[課題の目標]: 下に示す『舞鶴雪月花』の観劇記から、「上の巻は「さくら」。しだれ桜の向こうから、桜の精が現れます。」で始まり「りのなかに紛れ込ませてある。」までの部分を一字も変えずに書き写してください。

[文書の抜粋]:
------------
ひとりの踊りを、四人で—歌舞伎座『舞鶴雪月花』

雪だるま 観劇

 桜と、松虫と、雪達磨。春と秋と冬が、32分で通り過ぎていきます。

 ひとりの踊り手が三つの役を早替りで踊り分ける、変化舞踊として作られた一曲です。八月の歌舞伎座では、それを中村屋の四人で分けて踊っていました。

公演の記録

 幕見席では、続く坂東玉三郎の地唄舞『雪』『残月』が1枚の券にまとめられていて、あわせて3,000円。前半だけ、後半だけ、という買い方ができます。午後7時の幕なので、仕事帰りでも間に合います。 松竹「一幕見席のご案内」

桜の木の陰で

 上の巻は「さくら」。しだれ桜の向こうから、桜の精が現れます。

 大きな桜の木の後ろから、ひょい、と顔を出す。出てくるところからもう愛らしい。はじめの衣裳は桜色で、袖に八重桜が置いてあります。

 途中で衣裳が替わります。木の陰に半身を隠し、顔と手だけを出す振りがしばらく続いて、そのまま木の後ろをくぐった一瞬で、黄色の地に桜を敷き詰めた総柄になっている。

 あの木陰の振りは愛嬌のためだとばかり思って眺めておりました。下ごしらえだったと分かったのは、木をくぐって、違う色の袖が出てきた後です。仕掛けが振りのなかに紛れ込ませてある。

 替わってからは、都の桜の名所を次々にめぐる詞章です。名所はどこも花の盛りという唄で、衣裳がそれに揃っている。袖の八重桜が総柄になるまで—咲きはじめから満開までが、木をくぐるあの一瞬に畳まれているように見えました。
------------
(カメラ外部パラメータのデータ)

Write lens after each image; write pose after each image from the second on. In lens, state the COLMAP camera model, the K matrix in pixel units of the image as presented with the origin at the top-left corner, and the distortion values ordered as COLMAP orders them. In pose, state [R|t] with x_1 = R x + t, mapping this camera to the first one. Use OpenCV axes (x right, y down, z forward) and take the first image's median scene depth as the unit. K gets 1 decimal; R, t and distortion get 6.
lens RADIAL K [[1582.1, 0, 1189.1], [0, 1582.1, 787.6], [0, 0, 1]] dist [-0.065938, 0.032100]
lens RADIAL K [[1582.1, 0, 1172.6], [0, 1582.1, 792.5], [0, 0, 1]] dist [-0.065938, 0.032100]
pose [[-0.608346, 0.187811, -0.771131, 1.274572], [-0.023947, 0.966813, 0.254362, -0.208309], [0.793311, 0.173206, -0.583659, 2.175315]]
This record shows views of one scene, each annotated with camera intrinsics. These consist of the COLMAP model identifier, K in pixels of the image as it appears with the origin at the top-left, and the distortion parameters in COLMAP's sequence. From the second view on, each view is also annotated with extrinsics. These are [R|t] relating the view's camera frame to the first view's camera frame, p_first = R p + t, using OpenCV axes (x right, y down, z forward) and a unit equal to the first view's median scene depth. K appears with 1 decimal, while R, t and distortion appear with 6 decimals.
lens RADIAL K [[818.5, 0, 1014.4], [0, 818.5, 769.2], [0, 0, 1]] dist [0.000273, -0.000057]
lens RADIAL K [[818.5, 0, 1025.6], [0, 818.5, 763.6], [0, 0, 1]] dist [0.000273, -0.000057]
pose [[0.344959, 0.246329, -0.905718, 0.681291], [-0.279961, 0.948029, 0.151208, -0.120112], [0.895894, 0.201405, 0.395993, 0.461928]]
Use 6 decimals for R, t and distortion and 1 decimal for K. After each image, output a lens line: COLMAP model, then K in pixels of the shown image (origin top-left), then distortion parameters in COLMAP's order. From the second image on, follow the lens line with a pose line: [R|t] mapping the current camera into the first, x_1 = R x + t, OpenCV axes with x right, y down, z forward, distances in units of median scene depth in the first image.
------------
[解答]:
上の巻は「さくら」。しだれ桜の向こうから、桜の精が現れます。

 大きな桜の木の後ろから、ひょい、と顔を出す。出てくるところからもう愛らしい。はじめの衣裳は桜色で、袖に八重桜が置いてあります。

 途中で衣裳が替わります。木の陰に半身を隠し、顔と手だけを出す振りがしばらく続いて、そのまま木の後ろをくぐった一瞬で、黄色の地に桜を敷き詰めた総柄になっている。

 あの木陰の振りは愛嬌のためだとばかり思って眺めておりました。下ごしらえだったと分かったのは、木をくぐって、違う色の袖が出てきた後です。仕掛けが振りのなかに紛れ込ませてある。